* Extract to read
** start **

Thanks for your help John, I realise that they are going to require a lot of setting up/attention, and that's why im being a pain in the *** here with the questions :P

Despite the difficulties, I'm still interested in keeping dart frogs, and I'm looking into the best ways to feed them at the moment. dartfrog.co.uk seems to have a lot of good stuff, and I'm going to check if any shops nearby carry food for darts in case of emergencies. I think I will buy a tank on Monday (away this weekend), and start setting it up. If the humidity and temperatures seem fine then I'll start looking at where to buy the frogs!

At the moment, i'm interested in "custodian" invertebrates for the substrate, are they a worthwhile addition? Is it common to use them?

Oh, and I just wanted to say what a nice site this is, full of friendly people with a passion for frogs, awesome!

----------


## JimO

I've kept and bred azureus for a number of years.  As Paul indicated, if you get the enclosure and conditions right, dart frogs are really easy to keep and relatively easy to breed.  You can keep a solitary frog.  I have a lone male adult azureus who has been in his own viv for months.  I have some sub-adults from another bloodline and I'm just waiting for a female to mature enough to put in with him.

I got my first Leucs as tadpoles, so I don't have any personal experience with them since I only have one froglet morphed out.  I will say this, though, he's in a grow out tank with three auratus froglets and although he is a bit smaller, he the boldest of them all.  When I open the top to feed, he's always out and just sits waiting for his food.  The auratus froglets scamper into the leaf litter.

** end **

* Excerpted data
** start **

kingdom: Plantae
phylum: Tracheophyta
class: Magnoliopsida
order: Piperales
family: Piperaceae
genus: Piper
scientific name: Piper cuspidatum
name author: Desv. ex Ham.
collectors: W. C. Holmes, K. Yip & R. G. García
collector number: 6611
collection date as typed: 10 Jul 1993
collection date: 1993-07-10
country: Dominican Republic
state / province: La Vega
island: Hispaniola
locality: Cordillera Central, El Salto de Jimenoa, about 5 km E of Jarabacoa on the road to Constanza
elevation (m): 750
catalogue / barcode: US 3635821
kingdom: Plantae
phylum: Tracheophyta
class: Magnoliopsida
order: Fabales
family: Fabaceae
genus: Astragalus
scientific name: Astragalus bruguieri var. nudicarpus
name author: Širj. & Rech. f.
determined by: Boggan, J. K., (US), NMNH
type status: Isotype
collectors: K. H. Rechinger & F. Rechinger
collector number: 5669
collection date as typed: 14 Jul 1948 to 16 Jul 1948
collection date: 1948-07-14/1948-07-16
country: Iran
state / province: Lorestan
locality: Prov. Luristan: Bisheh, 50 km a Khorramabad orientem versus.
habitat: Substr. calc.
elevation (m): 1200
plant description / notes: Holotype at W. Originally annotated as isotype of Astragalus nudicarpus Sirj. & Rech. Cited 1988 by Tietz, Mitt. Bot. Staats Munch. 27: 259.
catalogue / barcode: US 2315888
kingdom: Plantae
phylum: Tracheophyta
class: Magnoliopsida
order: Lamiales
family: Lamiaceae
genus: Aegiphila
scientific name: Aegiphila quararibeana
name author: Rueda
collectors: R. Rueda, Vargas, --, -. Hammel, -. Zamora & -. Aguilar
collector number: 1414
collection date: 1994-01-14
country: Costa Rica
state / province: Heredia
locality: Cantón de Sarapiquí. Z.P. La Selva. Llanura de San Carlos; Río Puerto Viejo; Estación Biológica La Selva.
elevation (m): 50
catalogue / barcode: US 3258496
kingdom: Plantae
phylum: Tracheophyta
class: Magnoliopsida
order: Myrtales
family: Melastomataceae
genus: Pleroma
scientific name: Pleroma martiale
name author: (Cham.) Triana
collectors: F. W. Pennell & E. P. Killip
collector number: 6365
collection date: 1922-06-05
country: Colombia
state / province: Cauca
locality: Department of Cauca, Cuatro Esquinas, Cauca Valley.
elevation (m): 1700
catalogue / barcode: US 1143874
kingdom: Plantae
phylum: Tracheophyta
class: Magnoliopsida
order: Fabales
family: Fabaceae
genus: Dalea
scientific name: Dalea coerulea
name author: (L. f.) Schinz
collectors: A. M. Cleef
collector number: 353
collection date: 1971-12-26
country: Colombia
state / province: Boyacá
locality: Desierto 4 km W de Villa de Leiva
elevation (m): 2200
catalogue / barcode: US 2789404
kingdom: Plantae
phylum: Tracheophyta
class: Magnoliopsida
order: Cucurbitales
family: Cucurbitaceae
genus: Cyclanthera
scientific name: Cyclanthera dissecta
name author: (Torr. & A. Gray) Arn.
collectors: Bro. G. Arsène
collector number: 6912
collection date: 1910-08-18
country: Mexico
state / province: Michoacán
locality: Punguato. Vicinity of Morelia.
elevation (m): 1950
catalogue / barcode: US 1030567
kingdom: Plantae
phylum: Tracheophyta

** end **

* What this exercise asks
**1.** Answer from the dart frog thread:
(a) On what day does the first poster plan to buy a tank?
(b) For how long has JimO's lone adult male azureus been in his own viv?
(c) How many auratus froglets share the grow out tank with the Leuc froglet?
**2.** Resume the dart frog thread after its final sentence.
The listing is separate material, unrelated to the dart frog thread.

* Results by task
**1.**
(a) Monday
(b) Months
(c) Three

**2.**
Although my azureus climb, they spend the vast majority of their time on the ground, as do my auratus.  I think Leucs are similar.

Azureus females with fight even more aggressively than the males.  Some folks successfully keep trios, but I've heard that it's usually a group that has grown up together.  If the trio is one male and two females, the females will often eat one another's eggs.

The 12x12x18 is best suited for arboreal species in that there is more vertical space that horizontal space.  It certainly would be adequate for one frog.  A 20-gal long would quite a bit more floor space to work with and I can typically get a tank and glass lid for much less than one of the commercial terrariums.  There is plenty of info on making an aquarium into a vivarium.  Even with the Exo or Zoo-Med terrariums, you have to do some modifications for dart frogs.  For example, most of the screened top has be be covered with glass or plastic to keep the humidity up and you have to be pretty diligent about plugging small openings if you want it to be fruit-fly escape proof.  I have one Exo terrarium and even small crickets manage to escape.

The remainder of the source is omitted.